School of Molecular Biosciences, College of Medical, Veterinary and Life Sciences, University of Glasgow, Glasgow G12 8QQ, UK.
Trends Pharmacol Sci. 2023 May;44(5):263-273. doi: 10.1016/j.tips.2023.03.001. Epub 2023 Mar 30.

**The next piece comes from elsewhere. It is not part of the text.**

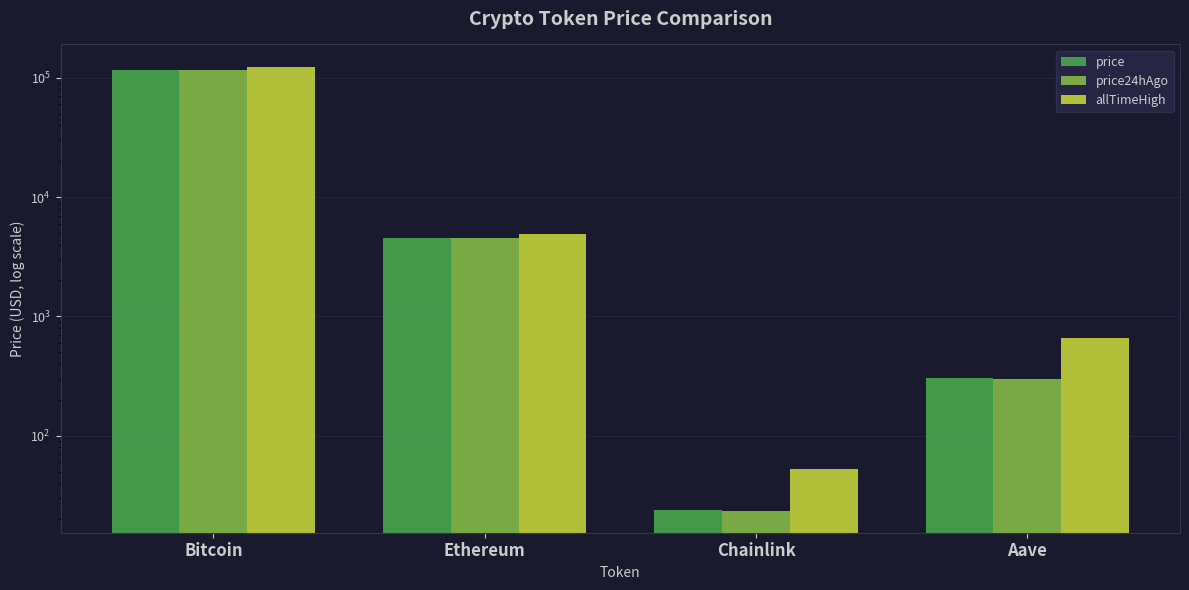

What value does the allTimeHigh series have at Bitcoin?

124128.0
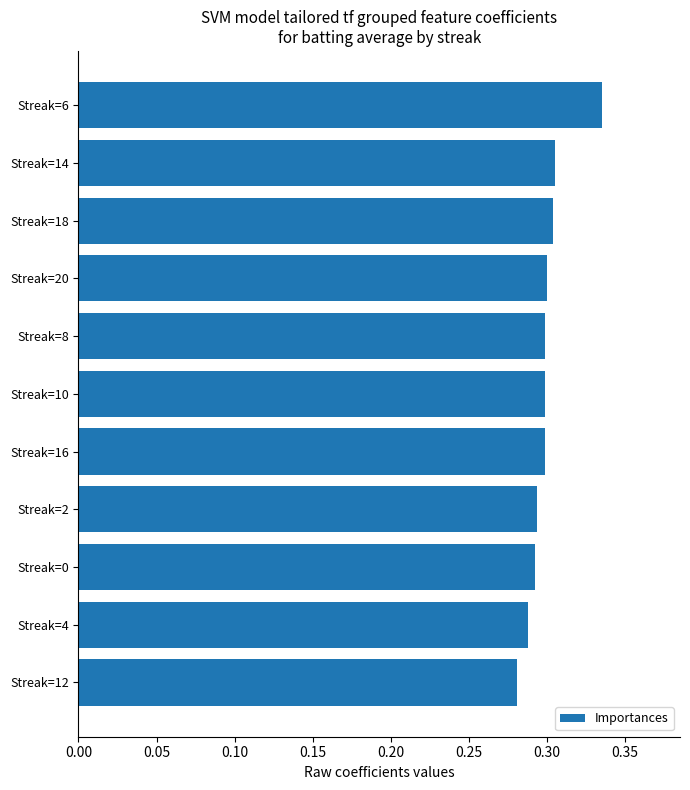

What is the sum of all values?

3.3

The orphan G-protein-coupled receptor 35 (GPR35), although poorly characterised, is attracting considerable interest as a therapeutic target. Marked differences in pharmacology between human and rodent orthologues of the receptor and a dearth of antagonists with affinity for mouse and rat GPR35 have previously restricted the use of preclinical disease models. The development of improved ligands, novel transgenic knock-in mouse lines, and detailed analysis of the disease relevance of single-nucleotide polymorphisms (SNPs) have greatly enhanced understanding of the key roles of GPR35 and have stimulated efforts towards disease-targeted proof-of-concept studies. In this opinion article, new information on the biology of the receptor is considered, whilst insight into how GPR35 is currently being assessed for therapeutic utility - in areas ranging from inflammatory bowel diseases to nonalcoholic steatohepatitis and various cancers - is also provided.

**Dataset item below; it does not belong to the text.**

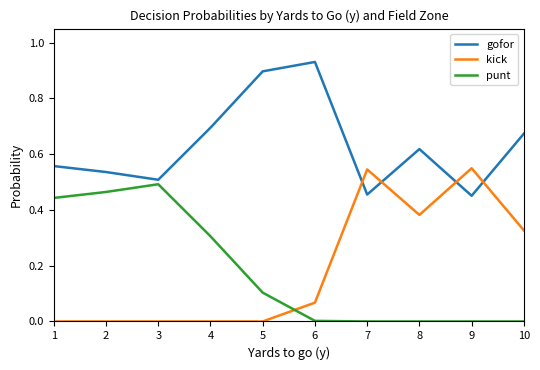

Does the chart have visible grid lines?

No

孤儿 G 蛋白偶联受体 35(GPR35)虽然特征不明显,但作为治疗靶点引起了相当大的关注。受体的人和啮齿动物同源物之间的药理学存在显著差异,并且缺乏对小鼠和大鼠 GPR35 具有亲和力的拮抗剂,这以前限制了临床前疾病模型的使用。改进配体的开发、新型转基因敲入小鼠系以及对单核苷酸多态性(SNP)疾病相关性的详细分析,极大地增强了对 GPR35 关键作用的理解,并促使人们努力开展针对疾病的概念验证研究。在这篇观点文章中,考虑了受体生物学的新信息,同时还介绍了 GPR35 目前如何在从炎症性肠病到非酒精性脂肪性肝炎和各种癌症等各个领域评估其治疗用途的情况。